| What you have to do |
Pick each line containing "fysiologi" out of the records.

| Data for processing |
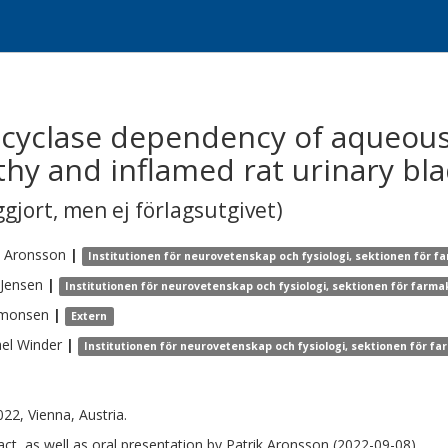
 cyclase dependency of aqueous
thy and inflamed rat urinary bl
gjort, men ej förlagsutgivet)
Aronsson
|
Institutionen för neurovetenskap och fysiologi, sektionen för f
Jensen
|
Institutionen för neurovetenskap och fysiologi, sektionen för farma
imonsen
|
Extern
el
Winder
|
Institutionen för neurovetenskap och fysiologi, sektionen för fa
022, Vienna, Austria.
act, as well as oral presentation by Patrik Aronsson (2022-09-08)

--

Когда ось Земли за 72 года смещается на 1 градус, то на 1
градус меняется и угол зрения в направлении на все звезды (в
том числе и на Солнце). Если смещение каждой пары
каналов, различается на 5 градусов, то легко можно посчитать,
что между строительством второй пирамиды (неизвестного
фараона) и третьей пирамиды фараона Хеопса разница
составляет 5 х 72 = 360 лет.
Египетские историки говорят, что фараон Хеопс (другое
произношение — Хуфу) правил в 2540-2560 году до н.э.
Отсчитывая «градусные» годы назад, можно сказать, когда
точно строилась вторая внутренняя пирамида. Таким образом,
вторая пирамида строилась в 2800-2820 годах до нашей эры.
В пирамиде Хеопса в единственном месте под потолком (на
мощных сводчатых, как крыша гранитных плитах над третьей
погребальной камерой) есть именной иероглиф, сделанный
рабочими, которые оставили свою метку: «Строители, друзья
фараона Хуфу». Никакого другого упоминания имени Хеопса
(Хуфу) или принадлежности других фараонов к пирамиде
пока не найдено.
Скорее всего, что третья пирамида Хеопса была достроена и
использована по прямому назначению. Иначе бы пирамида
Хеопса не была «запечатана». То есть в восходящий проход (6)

...

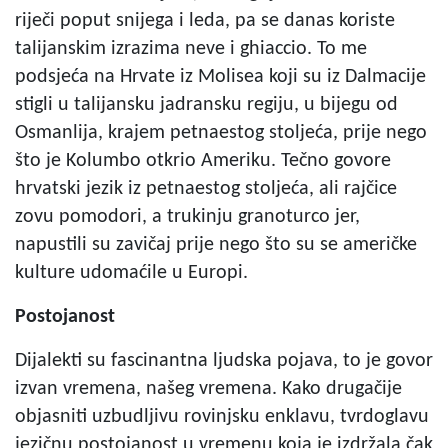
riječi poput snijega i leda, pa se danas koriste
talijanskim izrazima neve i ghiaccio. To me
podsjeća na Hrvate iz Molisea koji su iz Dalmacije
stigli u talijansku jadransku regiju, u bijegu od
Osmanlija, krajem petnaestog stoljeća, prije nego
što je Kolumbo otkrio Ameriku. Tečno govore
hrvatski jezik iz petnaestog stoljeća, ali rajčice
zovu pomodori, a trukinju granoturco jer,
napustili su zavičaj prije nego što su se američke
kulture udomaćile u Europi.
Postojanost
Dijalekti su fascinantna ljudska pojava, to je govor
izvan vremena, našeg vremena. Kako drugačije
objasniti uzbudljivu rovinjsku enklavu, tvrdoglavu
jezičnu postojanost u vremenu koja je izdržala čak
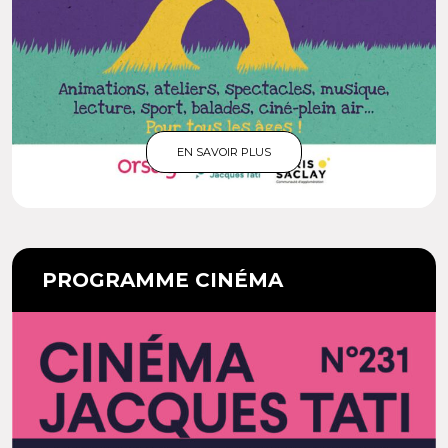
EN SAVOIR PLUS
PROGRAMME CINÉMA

| Output of the exercise |
Institutionen för neurovetenskap och fysiologi, sektionen för f
Institutionen för neurovetenskap och fysiologi, sektionen för farma
Institutionen för neurovetenskap och fysiologi, sektionen för fa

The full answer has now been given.